You should share with the class.


----------



## johnnyspade (Aug 24, 2007)

I'm also curious to know what was the cause of this. I plug a guitar in through an iMic and though I have never heard a delay, I would love to know how to troubleshoot if I ever do.


----------



## Rukus (Aug 10, 2007)

Its a combination of hardware and software latency. This is extremely common when you try and record directly into a computer without the use of an external processing device to do the analog/digital conversion for you. you will also find that the recording quality you are able to achieve with the standard computer inputs might not be as high as you want., its certainly not up to professional standards anyway. If your going to be doing anything more than the most basic playing around with recording, you are going to want to pick up a firewire audio interface. Here is a link to my personal favorite and what I am using right now.
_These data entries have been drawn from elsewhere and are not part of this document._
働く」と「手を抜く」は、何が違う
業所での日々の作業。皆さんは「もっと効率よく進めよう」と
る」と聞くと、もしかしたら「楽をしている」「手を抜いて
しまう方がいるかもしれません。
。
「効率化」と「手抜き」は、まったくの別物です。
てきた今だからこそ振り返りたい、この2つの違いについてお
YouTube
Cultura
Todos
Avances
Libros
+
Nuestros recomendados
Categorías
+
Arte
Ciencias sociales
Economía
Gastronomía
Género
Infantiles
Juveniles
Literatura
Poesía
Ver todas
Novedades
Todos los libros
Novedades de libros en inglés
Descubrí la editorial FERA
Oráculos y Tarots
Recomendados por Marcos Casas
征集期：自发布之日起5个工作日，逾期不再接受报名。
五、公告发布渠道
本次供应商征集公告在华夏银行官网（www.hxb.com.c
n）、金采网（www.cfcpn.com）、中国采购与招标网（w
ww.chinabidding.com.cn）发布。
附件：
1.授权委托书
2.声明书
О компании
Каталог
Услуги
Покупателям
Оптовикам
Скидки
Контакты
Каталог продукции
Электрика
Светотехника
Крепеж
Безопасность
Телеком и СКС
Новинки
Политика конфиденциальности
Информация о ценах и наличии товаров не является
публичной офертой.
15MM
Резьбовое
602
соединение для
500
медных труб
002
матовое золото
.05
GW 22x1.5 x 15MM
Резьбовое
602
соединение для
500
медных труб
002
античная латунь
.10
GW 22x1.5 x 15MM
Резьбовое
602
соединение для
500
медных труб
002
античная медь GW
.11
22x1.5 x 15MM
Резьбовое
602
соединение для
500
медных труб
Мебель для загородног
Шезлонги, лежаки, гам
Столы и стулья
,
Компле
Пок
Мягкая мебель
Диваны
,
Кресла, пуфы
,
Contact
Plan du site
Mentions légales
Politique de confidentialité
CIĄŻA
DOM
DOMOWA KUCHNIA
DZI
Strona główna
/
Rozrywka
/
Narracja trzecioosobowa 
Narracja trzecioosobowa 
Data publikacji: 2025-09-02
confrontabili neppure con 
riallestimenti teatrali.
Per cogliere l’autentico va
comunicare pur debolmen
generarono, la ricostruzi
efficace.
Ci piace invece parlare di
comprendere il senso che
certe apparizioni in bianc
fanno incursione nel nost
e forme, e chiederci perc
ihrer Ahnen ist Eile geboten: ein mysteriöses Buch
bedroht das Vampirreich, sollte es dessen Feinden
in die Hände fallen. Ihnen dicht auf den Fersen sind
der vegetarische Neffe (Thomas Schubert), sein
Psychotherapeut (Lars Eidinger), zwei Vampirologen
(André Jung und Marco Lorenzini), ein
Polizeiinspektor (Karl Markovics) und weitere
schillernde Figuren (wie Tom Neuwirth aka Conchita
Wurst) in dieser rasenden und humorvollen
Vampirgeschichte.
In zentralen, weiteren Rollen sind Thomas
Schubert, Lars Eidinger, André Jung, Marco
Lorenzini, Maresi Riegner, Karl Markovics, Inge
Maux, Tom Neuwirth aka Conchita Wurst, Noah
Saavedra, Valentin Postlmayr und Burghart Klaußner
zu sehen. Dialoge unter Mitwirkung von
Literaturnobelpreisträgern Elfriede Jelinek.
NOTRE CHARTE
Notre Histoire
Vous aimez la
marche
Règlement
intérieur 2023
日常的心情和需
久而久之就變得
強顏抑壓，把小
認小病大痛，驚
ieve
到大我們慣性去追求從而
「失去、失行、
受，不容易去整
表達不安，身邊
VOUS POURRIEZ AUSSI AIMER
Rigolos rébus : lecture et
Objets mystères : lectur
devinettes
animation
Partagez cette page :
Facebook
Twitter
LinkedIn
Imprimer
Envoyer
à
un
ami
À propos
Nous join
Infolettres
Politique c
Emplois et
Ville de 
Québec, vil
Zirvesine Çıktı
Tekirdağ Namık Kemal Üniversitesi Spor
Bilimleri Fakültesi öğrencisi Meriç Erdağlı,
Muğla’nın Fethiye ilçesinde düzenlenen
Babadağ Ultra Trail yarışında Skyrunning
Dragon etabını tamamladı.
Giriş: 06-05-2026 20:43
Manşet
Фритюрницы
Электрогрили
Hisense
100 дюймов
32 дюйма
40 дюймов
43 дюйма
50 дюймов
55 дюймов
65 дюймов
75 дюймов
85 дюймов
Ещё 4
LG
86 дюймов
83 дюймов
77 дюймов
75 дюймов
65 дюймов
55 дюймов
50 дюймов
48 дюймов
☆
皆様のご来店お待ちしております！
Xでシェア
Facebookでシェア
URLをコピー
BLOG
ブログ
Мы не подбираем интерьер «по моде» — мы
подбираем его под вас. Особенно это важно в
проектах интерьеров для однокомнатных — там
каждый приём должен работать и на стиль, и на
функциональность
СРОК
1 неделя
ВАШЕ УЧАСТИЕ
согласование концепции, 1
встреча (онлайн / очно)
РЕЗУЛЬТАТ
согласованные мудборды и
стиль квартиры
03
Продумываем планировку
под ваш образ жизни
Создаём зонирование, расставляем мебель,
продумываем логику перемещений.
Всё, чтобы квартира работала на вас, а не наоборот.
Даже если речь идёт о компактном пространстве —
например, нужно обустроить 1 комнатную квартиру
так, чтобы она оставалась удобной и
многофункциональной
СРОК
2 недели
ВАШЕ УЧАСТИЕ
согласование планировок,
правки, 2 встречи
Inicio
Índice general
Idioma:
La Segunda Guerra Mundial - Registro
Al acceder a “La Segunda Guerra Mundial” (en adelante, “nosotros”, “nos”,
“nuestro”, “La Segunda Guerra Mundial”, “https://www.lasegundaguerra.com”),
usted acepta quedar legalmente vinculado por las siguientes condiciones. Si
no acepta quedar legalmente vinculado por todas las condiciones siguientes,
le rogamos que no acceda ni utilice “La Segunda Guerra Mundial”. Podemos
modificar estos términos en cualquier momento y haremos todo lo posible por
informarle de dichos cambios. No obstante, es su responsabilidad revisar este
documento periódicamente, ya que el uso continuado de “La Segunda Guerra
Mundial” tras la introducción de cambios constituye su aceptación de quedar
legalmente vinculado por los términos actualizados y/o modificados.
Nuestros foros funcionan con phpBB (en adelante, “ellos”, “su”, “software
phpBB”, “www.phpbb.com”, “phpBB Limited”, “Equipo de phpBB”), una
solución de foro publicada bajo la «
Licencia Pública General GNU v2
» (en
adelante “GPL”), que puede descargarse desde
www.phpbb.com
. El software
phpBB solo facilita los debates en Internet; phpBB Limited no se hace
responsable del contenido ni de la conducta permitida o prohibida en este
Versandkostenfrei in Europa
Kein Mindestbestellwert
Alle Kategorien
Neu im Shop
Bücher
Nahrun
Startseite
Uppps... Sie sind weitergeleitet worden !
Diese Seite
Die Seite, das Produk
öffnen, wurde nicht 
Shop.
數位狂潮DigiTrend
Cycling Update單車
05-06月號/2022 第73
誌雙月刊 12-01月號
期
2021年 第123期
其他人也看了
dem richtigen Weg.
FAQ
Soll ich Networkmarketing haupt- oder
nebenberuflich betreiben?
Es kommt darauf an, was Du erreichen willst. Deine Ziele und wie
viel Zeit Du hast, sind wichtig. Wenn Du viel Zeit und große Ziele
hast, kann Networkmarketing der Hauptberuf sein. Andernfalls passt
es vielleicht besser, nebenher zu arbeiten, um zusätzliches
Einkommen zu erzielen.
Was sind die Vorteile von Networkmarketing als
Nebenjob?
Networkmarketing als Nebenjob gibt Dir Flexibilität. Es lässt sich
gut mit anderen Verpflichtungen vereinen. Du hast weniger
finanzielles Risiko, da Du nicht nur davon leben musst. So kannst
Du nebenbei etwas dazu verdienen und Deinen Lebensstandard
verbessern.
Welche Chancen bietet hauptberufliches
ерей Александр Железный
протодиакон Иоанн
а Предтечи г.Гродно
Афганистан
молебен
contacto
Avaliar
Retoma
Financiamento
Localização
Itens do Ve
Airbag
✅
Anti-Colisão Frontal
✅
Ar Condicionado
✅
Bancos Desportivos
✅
TC Electronic | Desktop Konnekt 6

You can pick up these units for about $280.00 at the moment.
I'll leave it at that for now but if you want more information or have questions let me know and I can go into more detail


----------



## CanadaRAM (Jul 24, 2005)

Just to clarify a little -- you will NEVER get rid of latency, there is always a delay while the interface or the computer converts from analog to digital, and back again from digital to analog so you can hear it. The only 100% latency-free way is to monitor the bass in analog *before* the digital conversion. Some interfaces offer this option, or you might split your signal into two and pass one of them through an amp or a headphone amp while the second feed goes into the computer or interface.

Latency time depends on the number of samples that have to be buffered - the larger the buffer, the longer the delay. Buffer size is affected by the speed of the computer, the efficiency of the interface circuitry, and the efficiency of the software. The faster and better the computer/interface/software the lower the buffer size required and the shorter the latency.

More info here 
Canada RAM DIY FAQs-Latency in recording


----------



## Rukus (Aug 10, 2007)

Rukus said:


> I'll leave it at that for now but if you want more information or have questions let me know and I can go into more detail





CanadaRAM said:


> Just to clarify a little -- you will NEVER get rid of latency, there is always a delay while the interface or the computer converts from analog to digital, and back again from digital to analog so you can hear it. The only 100% latency-free way is to monitor the bass in analog *before* the digital conversion. Some interfaces offer this option, or you might split your signal into two and pass one of them through an amp or a headphone amp while the second feed goes into the computer or interface.
> 
> Latency time depends on the number of samples that have to be buffered - the larger the buffer, the longer the delay. Buffer size is affected by the speed of the computer, the efficiency of the interface circuitry, and the efficiency of the software. The faster and better the computer/interface/software the lower the buffer size required and the shorter the latency.
> 
> ...


Yes you are correct sir, thanks for going into more detail for me 

The unit I recomended allows the pre-process montoring you mentioned and even allows its reverb to be added to this if you have a singer or performer that wants a warmer mix in their headphones.

Even if your not using the zero latency monitoring, just using an external interface will greatly reduce your latency. Usually enough so it is almost inperceivable unless your running a lot of plugins in your audio software or have a slower computer.


----------



## johnnyspade (Aug 24, 2007)

All very interesting. I don't do much with Garage Band but am starting to poke around it a little bit more. I originally bought the iMic to rip all my vinyl from my turntable and it did a great job at that. I plugged in my guitar to to see what kind of sound it it produced and I'm happy with that result as well. Certainly fine for my needs anyway. The guitar tuner built into Garage Band did a good job as well.


----------